A friend brought this one over for a housewarming. Knew I liked whisky, picked it out on his own - Woodford Reserve. 750ml, 43.2% ABV. That proof is the first odd thing. Not 40, not 45, but 43.2%. Which converts to 90.4 proof - apparently a traditional bottling strength Woodford has used since the late 19th century.
The basics
- 43.2% ABV (90.4 proof) / Versailles, Kentucky
- Mash bill: 72% corn, 18% rye, 10% malted barley
- Distillation: copper pot still (triple distilled) blended with column still spirit
- Owner: Brown-Forman (same parent as Jack Daniel’s)
Pot-still distillation for bourbon is unusual. The heavier body from the pot still married with the cleaner column still gives Woodford its signature smoothness. 18% rye suggests spice, but in practice softness wins out by a wide margin.
Tasting notes

Nose
Vanilla, but a different grain. Every bourbon has vanilla - Woodford’s is something else. Unlike the heavy vanilla on Knob Creek or Wild Turkey, this is lighter and rounder, almost honeyed. Oak woodiness sits quietly behind it, with a faint floral whisper drifting through. At 43.2% there’s hardly any alcohol burn. Comfortable to sit with.
Palate
Soft. First sip confirms it. Vanilla sweetness spreads across the tongue with cherry and dried-fruit nuance riding along. A citrus acidity squeezes in, and nothing feels sharp anywhere. Your palate comes off Rare Breed at 58% or Knob Creek at 50% and the impact feels soft.

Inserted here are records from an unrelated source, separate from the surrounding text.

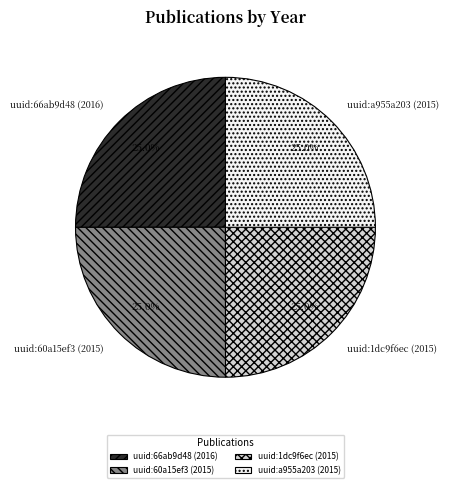

True or false: uuid:a955a203 (2015) accounts for 13% of the total.

False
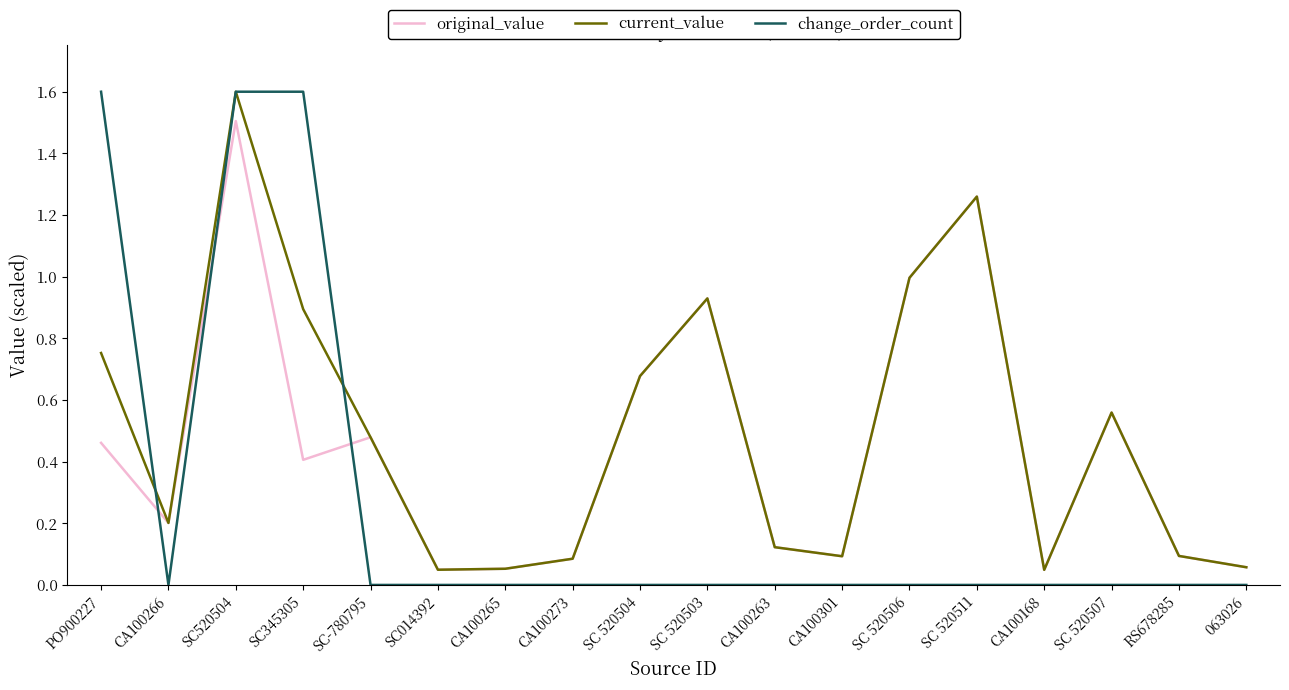

Count the change_order_count values in the range 0 to 1.

15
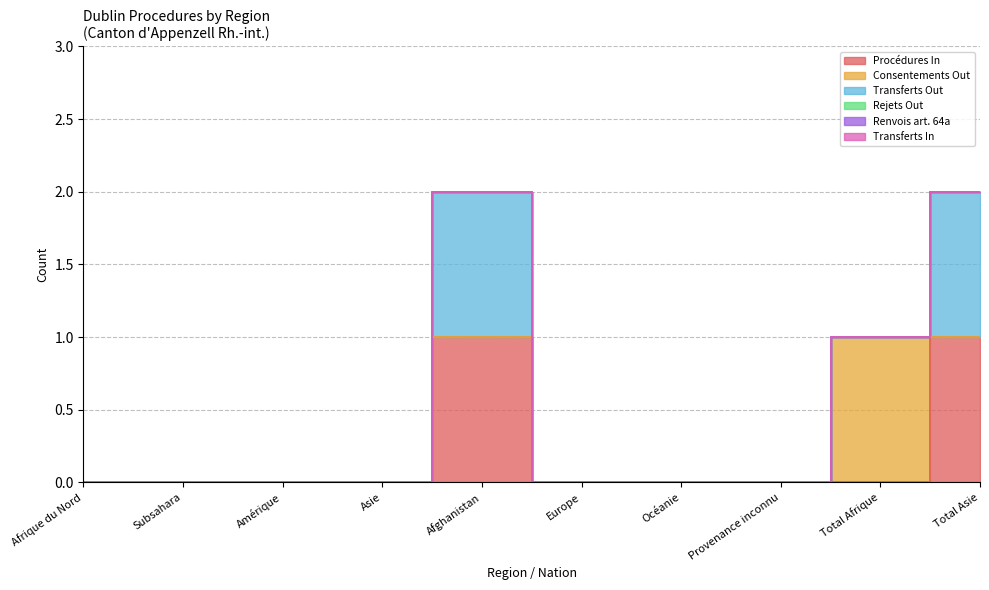

True or false: Transferts Out has a value of 1 at Afghanistan.

False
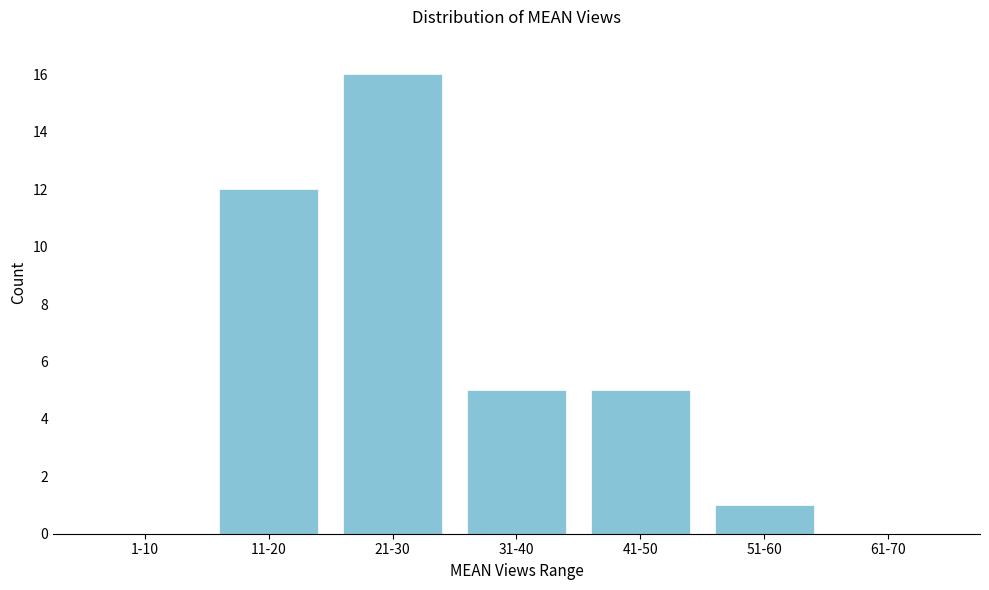

Reading left to right, extract all data points from this chart.

1-10=0	11-20=12	21-30=16	31-40=5	41-50=5	51-60=1	61-70=0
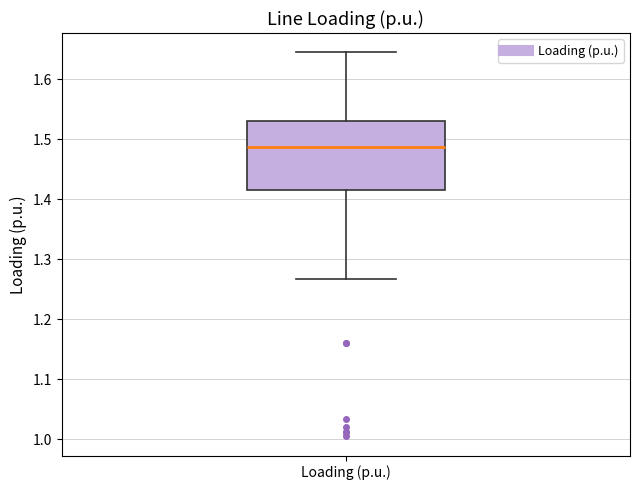

Where does the lower whisker of the box for Loading (p.u.) end on the y-axis? The values are not printed on the chart, so give them approximately, as read against the axis.

1.27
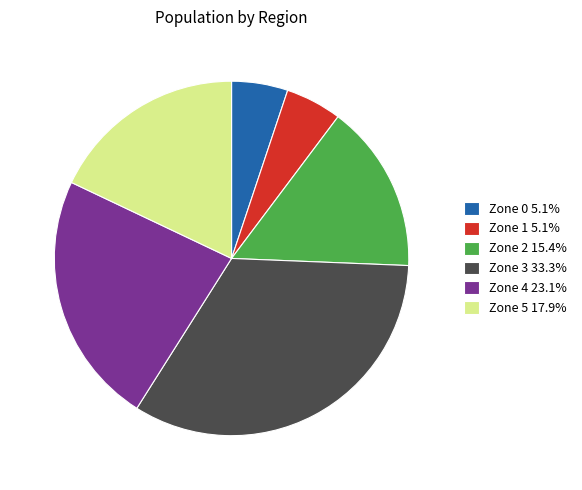

What is the ratio of the value at Zone 2 to the value at Zone 5?

0.9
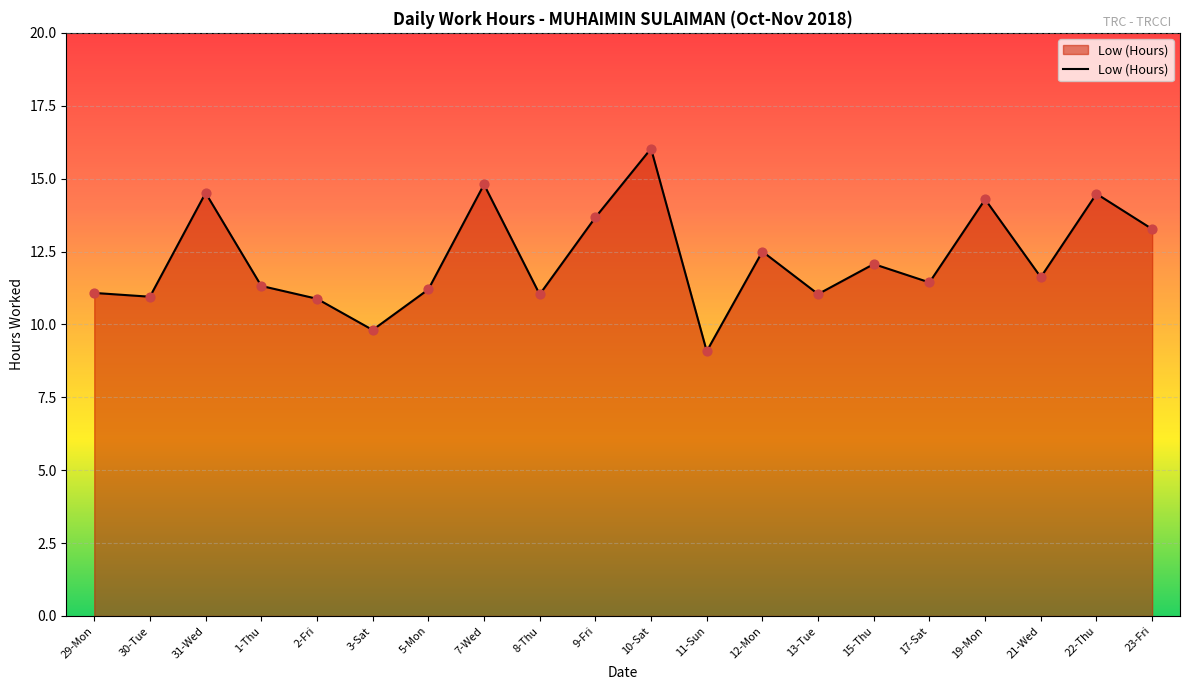

What is the ratio of the value at 17-Sat to the value at 8-Thu?

1.0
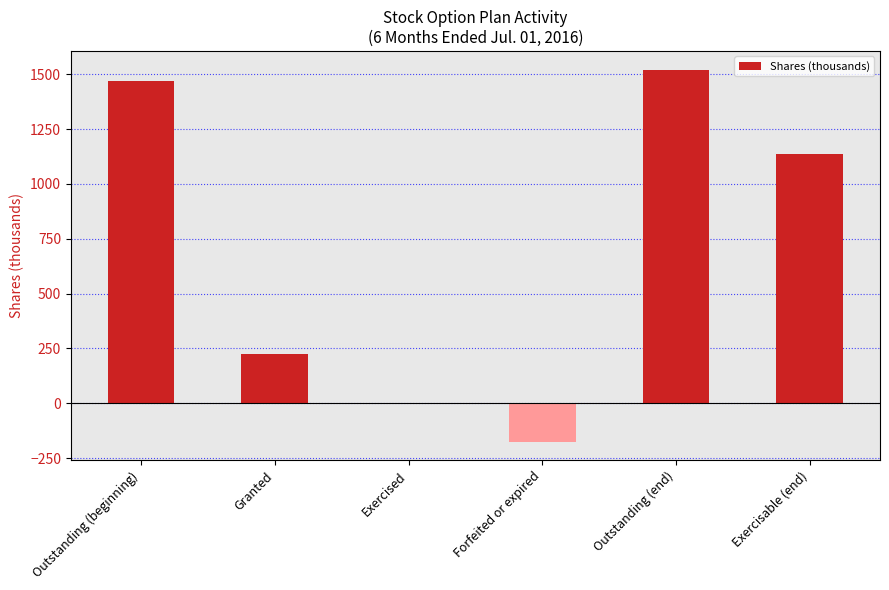

Which label corresponds to the largest value in the chart?

Outstanding (end)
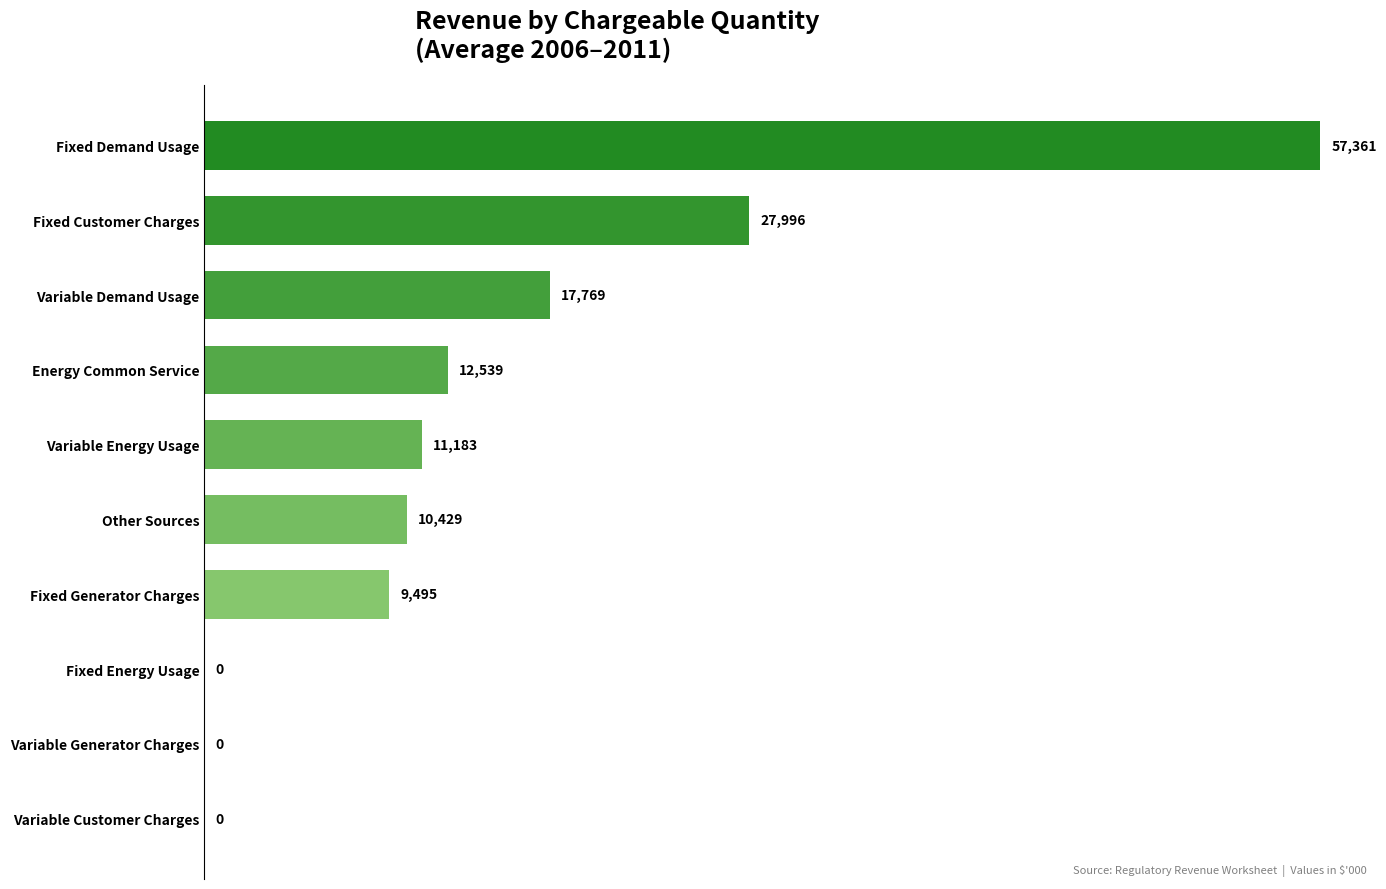

Between Fixed Generator Charges and Variable Generator Charges, which is larger?

Fixed Generator Charges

That’s not a flaw, to me - Woodford is pointed in a different direction. Not the high-proof punch, but softness as the whole design.
Water isn’t necessary. Already soft, and adding water makes it softer to no real benefit. Neat is enough. On the rocks or in a highball, both work.
Finish
Vanilla and oak warmth trail off. Medium length. A light spice pokes up late without making a case for itself, and the whole thing lands softly. None of that hot-descent feeling you get from high-proof bourbon. The style where you pour one, then another, without thinking about it.
On that 43.2% ABV
I’ve been drinking a lot of high-proof bourbon lately, so 43.2% reads a little underwhelming at first. For the same money you can grab Knob Creek 9 Year or Russell’s Reserve Single Barrel at 50%+. That said, the 43.2% on Woodford has historical reasoning, and the pot-still blended texture actually shows best at this proof. Woodford was designed soft from the start, and 43.2% fits that intent.
Pairings for Woodford Reserve
- Cheese plate (brie with honey) - people say bourbon needs meat. Woodford at 43.2% doesn’t. Creamy brie with a drizzle of honey matches Woodford’s vanilla-honey notes well
- Dark chocolate - dried-fruit nuance against cacao bitterness, easy safe pairing
Wrapping up
As a gift bottle, it’s almost unfair. Good-looking design, and a soft flavor that nobody’s going to recoil from. Someone who doesn’t know whisky would still say “this is nice.” On the flip side, if your palate lives at high proof, it might feel a bit plain. That’s a preference thing, not Woodford’s fault, to me.
It’s also the bottle I reach for when I want an easy pour after drinking high-proof bourbons like Wild Turkey Rare Breed or Knob Creek 9 Year for a stretch. Also fine as a highball base.